The field of sports medicine only started to be formally recognized as a distinct medical specialty in the late 20th century. However, despite this, it has been around for a much longer time. For the best part of a century, both amateur and professional sports teams have employed physicians to help treat their athletes injuries and (as much as possible) help to prevent these injuries.
This is also one of the fastest growing areas of medicine. The global market for sports medicine products and services is expected grow by as much as 6.4% per annum between 2022 and 2030. At the end of this period, the market is projected to be around US$9.5B in size..
Some of this growth comes from the ever increasing participation in sports and exercise due to the growing recognition of the importance of physical activity in protecting against many diseases. However, this growth is also a result of the growing understanding of the importance of problems like concussion in certain sports in which they were not perceived as being major factors.
In this article, we set out to answer three of the most widely asked questions about sports medicine.
What Do Sports Medicine Doctors Do?
Sports physicians’ responsibilities vary greatly from day to day. However, over time, they may be required to perform most of the following duties:
- Examining athletes to understand the nature of the injuries suffered and discussing with the athlete how the injury occurred;
- Ordering imaging scans or lab tests to better understand the nature of the injuries;
- Reviewing the injured athlete’s medical history;
- Devising treatment plans for injured athletes, including prescribing medication;
- Working with coaches, physical therapists and other professionals involved in treating the athlete to ensure that the treatment plan is consistently carried out;
- Working with other members of the sports medicine team caring for the athlete to design a rehabilitation program that will help the athlete recover from injury. This may include advising on the dietary, hydration and nutrition regime that the athlete needs to follow.
Where Do Sports Medicine Doctors Work?
Just as with other categories of health care, sports medicine physicians may be employed in a variety of situations. These may include:
Sports Medicine Clinics
These clinics are among the largest employers of SEM practiitioners. Doctors working there can be involved in treating both amateur and professional athletes and they may deal with injuries both immediately after they have occurred or during the rehabilitation stage.
Sports physicians may also be employed directly by teams and will be focused on treating the members of that team as well as keeping them as close to full fitness as possible. Much of their work will involve treating athletes in the immediate aftermath of experiencing an injury. The sports medicine professionals employed by teams are usually certified athletic trainers.
Teaching & Research
Again, just as with other categories of health care professional, some sports medicine doctors focus on research into new evidence based methods of treating sports injuries as well as teaching medical students preparing for careers in sports medicine.

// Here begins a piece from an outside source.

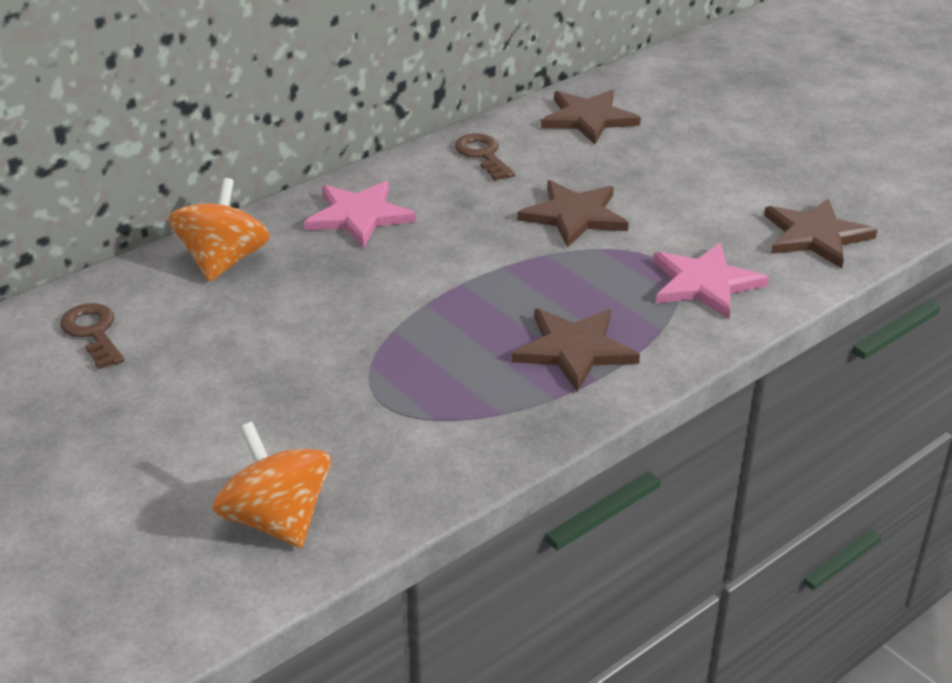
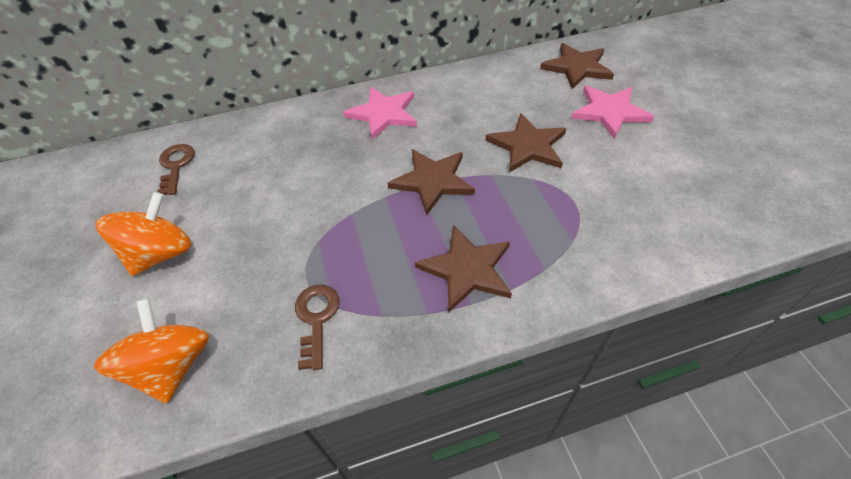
camera: 25 degrees right, 15 degrees up
orange spinning top [169,178,270,282] -> orange spinning top moved to [96,192,191,276]
brown key [455,133,515,181] -> brown key moved to [295,285,340,370]
pink star [653,243,769,319] -> pink star moved to [571,85,655,139]
brown star [764,199,877,269] -> brown star moved to [387,149,475,215]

How To Become A Sports & Exercise Medicine Doctor
The steps required to become a qualified sports medicine physician vary depending on the country involved. Typically, in European countries, qualification requires 4 years of experience in areas such as:
- Internal medicine
- Orthopedics & traumatology;
- Physical & rehabilitation medicine.
In addition to training in the above areas, those aspiring to follow careers in sports medicine should also obtain fellowships at a recognized sports medicine centre.
In the US, the steps required to qualify as a board certified sports medicine physician are somewhat different. However, they broadly resemble the steps required to practise in other medical areas such as family or emergency medicine. They typically include:
- Pursuing a four year bachelor’s degree, typically in a science related field such as chemistry;
- Gain admission to medical school and earn a Doctor of Medicine (or Doctor of Osteopathic Medicine) qualification;
- Complete a residency;
- Complete a one to two year sports medicine fellowship.